Rates Act 1984
- Parliament of the United Kingdom
- Long title: An Act to enable the Secretary of State to limit the rates made and precepts issued by local authorities; to require local authorities to consult representatives of industrial and commercial ratepayers before reaching decisions on expenditure and the means of financing it; to make provision for requiring additional information to be given to ratepayers; to require notice of the rates payable in respect of a dwelling-house to be given to any occupier not in receipt of a demand note; and to make other amendments relating to rates.
- Citation: 1984 c. 33
- Territorial extent: England and Wales

Dates
- Royal assent: 26 June 1984
- Commencement: various
- Repealed: 21 July 2008

Other legislation
- Amends: General Rate Act 1967; Local Government Act 1972; Rating (Disabled Persons) Act 1978; Local Government, Planning and Land Act 1980; Local Government Finance Act 1982;
- Amended by: Local Government Act 1985; Local Government Finance Act 1987; Rate Limitation (Designation of Authorities) (Exemption) Order 1988; Local Government Finance (Repeals, Savings and Consequential Amendments) Order 1990; Charities Act 1993; Greater London Authority Act 1999; Charities Act 2006; Local Transport Act 2008;
- Repealed by: Statute Law (Repeals) Act 2008

Status: Repealed

Text of statute as originally enacted

Revised text of statute as amended

= Rates Act 1984 =

Act of the Parliament of the United Kingdom

The Rates Act 1984 is an Act of Parliament in the United Kingdom, which controls the tax-raising powers of local authorities.

== Background ==
The Thatcher government had been at odds with several high spending Labour controlled councils. The Local Government Finance and Planning Act 1980 and the Local Government Finance Act 1982 allowed central government to decide spending limits for individual authorities. It could remove general grants, which accounted for approximately 60% of the councils’ income, if they continued to overspend. Several councils continued with their programmes of services and had their general grant cut under the earlier legislation. For example, by 1983, the Greater London Council (GLC) had lost all its central funding.

However, the GLC and other councils sought to recoup the loss by increasing the amount they levied in domestic and business rates; a tax paid by companies and homeowners.

== Provisions ==
The act allowed the government to individually set caps for the increases to rates that each authority could levy. Those who acted ultra vires (or "beyond the powers") set out in the Act could be prosecuted, banned from office for up to ten years and fined. The power to control rates came into force for the year beginning 1 April 1985.

== Use ==

The act was successfully used to force 31 councils (30 were Labour controlled), who had initially resisted, to comply with government taxation and spending limits. Of those, only Lambeth and Liverpool councillors did not back down and eventually the Act was used to prosecute and fine the leader of Lambeth Council, Ted Knight, and others. He was banned from office for ten years.
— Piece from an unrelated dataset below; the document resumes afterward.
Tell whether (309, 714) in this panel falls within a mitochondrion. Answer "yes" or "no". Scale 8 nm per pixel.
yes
== Subsequent developments ==
The domestic rates were replaced in 1990 by the Community Charge (dubbed poll tax), which was paid by more people and intended to reveal inefficient councils, who would be forced to levy a higher charge in order to fund their overspending. Business rates are still levied, but at a level set by central government since 1990.

The whole act was repealed by section 1(1) of, and part 7 of schedule 1 to, the Statute Law (Repeals) Act 2008, which came into force on 21 July 2008.